● **Exercise prompt**: Restate the records so that not a single word differs.

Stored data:
******************************
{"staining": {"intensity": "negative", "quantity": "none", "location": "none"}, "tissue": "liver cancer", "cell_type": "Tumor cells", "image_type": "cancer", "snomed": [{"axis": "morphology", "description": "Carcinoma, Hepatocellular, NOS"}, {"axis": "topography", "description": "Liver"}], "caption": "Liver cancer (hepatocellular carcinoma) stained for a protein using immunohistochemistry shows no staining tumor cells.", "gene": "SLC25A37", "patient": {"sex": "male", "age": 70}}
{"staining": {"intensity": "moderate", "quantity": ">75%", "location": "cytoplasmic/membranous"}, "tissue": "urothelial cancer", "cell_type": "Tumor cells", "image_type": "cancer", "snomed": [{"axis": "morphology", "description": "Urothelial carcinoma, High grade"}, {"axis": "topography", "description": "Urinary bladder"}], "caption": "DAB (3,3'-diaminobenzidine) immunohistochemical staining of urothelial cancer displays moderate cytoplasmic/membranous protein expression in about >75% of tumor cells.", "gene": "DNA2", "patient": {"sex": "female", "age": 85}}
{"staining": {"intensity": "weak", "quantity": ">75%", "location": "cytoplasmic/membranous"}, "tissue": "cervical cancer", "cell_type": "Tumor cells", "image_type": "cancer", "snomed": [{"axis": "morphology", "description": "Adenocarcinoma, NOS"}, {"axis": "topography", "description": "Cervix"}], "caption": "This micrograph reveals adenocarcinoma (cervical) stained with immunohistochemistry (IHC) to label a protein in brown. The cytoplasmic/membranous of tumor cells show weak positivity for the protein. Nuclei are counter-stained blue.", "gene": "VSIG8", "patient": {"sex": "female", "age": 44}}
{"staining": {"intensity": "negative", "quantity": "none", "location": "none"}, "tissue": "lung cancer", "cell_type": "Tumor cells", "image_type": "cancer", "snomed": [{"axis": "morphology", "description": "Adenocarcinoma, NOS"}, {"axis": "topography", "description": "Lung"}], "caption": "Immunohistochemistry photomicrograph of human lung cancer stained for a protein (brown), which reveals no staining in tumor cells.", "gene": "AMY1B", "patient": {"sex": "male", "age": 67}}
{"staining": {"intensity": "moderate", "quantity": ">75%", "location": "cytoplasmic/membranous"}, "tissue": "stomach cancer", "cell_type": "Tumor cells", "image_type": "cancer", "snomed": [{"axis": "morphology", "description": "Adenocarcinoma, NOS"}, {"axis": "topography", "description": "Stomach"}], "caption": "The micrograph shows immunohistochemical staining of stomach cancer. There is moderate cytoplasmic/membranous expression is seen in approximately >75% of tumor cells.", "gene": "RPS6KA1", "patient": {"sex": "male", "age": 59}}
******************************
● **Expected output**:
{"staining": {"intensity": "negative", "quantity": "none", "location": "none"}, "tissue": "liver cancer", "cell_type": "Tumor cells", "image_type": "cancer", "snomed": [{"axis": "morphology", "description": "Carcinoma, Hepatocellular, NOS"}, {"axis": "topography", "description": "Liver"}], "caption": "Liver cancer (hepatocellular carcinoma) stained for a protein using immunohistochemistry shows no staining tumor cells.", "gene": "SLC25A37", "patient": {"sex": "male", "age": 70}}
{"staining": {"intensity": "moderate", "quantity": ">75%", "location": "cytoplasmic/membranous"}, "tissue": "urothelial cancer", "cell_type": "Tumor cells", "image_type": "cancer", "snomed": [{"axis": "morphology", "description": "Urothelial carcinoma, High grade"}, {"axis": "topography", "description": "Urinary bladder"}], "caption": "DAB (3,3'-diaminobenzidine) immunohistochemical staining of urothelial cancer displays moderate cytoplasmic/membranous protein expression in about >75% of tumor cells.", "gene": "DNA2", "patient": {"sex": "female", "age": 85}}
{"staining": {"intensity": "weak", "quantity": ">75%", "location": "cytoplasmic/membranous"}, "tissue": "cervical cancer", "cell_type": "Tumor cells", "image_type": "cancer", "snomed": [{"axis": "morphology", "description": "Adenocarcinoma, NOS"}, {"axis": "topography", "description": "Cervix"}], "caption": "This micrograph reveals adenocarcinoma (cervical) stained with immunohistochemistry (IHC) to label a protein in brown. The cytoplasmic/membranous of tumor cells show weak positivity for the protein. Nuclei are counter-stained blue.", "gene": "VSIG8", "patient": {"sex": "female", "age": 44}}
{"staining": {"intensity": "negative", "quantity": "none", "location": "none"}, "tissue": "lung cancer", "cell_type": "Tumor cells", "image_type": "cancer", "snomed": [{"axis": "morphology", "description": "Adenocarcinoma, NOS"}, {"axis": "topography", "description": "Lung"}], "caption": "Immunohistochemistry photomicrograph of human lung cancer stained for a protein (brown), which reveals no staining in tumor cells.", "gene": "AMY1B", "patient": {"sex": "male", "age": 67}}
{"staining": {"intensity": "moderate", "quantity": ">75%", "location": "cytoplasmic/membranous"}, "tissue": "stomach cancer", "cell_type": "Tumor cells", "image_type": "cancer", "snomed": [{"axis": "morphology", "description": "Adenocarcinoma, NOS"}, {"axis": "topography", "description": "Stomach"}], "caption": "The micrograph shows immunohistochemical staining of stomach cancer. There is moderate cytoplasmic/membranous expression is seen in approximately >75% of tumor cells.", "gene": "RPS6KA1", "patient": {"sex": "male", "age": 59}}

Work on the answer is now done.